Before you start giving away your startup equity goodies, here is some food for thought startups should keep in mind when it comes to compensating a startups advisor.

If you decide to bring on an advisor to assist with market traction (and overall success) it is common to have a written agreement in place to protect both the startup and the advisor. This agreement is typically called an “Advisor Agreement” or an “Advisor Letter” and works great in managing expectation on all sides.

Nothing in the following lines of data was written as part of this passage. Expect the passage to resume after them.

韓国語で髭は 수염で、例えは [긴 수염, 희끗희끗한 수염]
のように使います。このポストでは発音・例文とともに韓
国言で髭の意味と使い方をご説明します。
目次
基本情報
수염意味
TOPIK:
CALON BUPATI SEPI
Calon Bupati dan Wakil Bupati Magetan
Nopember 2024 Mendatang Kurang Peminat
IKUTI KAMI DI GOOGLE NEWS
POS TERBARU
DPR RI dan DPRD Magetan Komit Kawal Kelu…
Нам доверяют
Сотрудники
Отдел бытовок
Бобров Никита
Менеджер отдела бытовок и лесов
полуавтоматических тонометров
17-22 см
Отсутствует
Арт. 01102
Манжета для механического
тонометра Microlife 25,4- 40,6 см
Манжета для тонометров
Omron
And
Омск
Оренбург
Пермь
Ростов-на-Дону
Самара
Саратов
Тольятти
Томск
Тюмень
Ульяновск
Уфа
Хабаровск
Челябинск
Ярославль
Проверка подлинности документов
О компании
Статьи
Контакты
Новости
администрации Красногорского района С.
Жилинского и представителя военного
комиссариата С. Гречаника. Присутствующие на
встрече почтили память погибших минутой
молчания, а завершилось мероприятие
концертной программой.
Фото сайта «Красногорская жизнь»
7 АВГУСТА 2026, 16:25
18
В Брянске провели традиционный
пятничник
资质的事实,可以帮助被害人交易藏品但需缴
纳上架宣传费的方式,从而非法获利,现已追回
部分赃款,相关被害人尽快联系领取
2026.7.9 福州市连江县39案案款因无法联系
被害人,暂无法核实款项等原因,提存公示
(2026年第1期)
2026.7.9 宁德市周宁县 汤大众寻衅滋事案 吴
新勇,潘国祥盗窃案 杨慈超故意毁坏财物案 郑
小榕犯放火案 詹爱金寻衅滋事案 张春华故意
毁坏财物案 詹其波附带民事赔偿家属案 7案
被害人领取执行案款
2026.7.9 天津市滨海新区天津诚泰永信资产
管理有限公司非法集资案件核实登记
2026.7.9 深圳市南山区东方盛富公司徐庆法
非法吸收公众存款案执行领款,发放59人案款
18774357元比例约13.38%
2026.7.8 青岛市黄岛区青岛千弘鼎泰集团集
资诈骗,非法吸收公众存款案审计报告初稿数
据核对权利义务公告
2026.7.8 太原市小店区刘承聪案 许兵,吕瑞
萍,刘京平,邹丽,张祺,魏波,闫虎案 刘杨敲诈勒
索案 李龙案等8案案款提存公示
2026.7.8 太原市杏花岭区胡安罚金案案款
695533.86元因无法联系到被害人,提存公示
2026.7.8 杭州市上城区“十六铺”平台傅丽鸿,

The Agreement speaks to things like advisor compensation like incentive equity and vesting schedule, and manages expectations by way of clearly defined Terms and Conditions. Other important matters, like intellectual property protection and ‘idea protection’ (confidential information clause) should also be discussed and included in the Agreement. Even though most VCs and Advisor may balk at the thought of an NDA clause, having an Agreement that generally protects your startup’s confidential information is great in any worst case scenario.

Bottom line: Remember, an Advisor should like what your company is doing and believe in its success. If they do, they will likely entertain your Advisor Agreement and be open to signing on the dotted line when it matters- so protect your startup!

Disclaimer: Remember, this is not legal advice! This is for general information and educational purposes only. This does not create an attorney-client relationship, nor does this substitute for attorney advice, so please do not rely on this for anything but a conversation starter.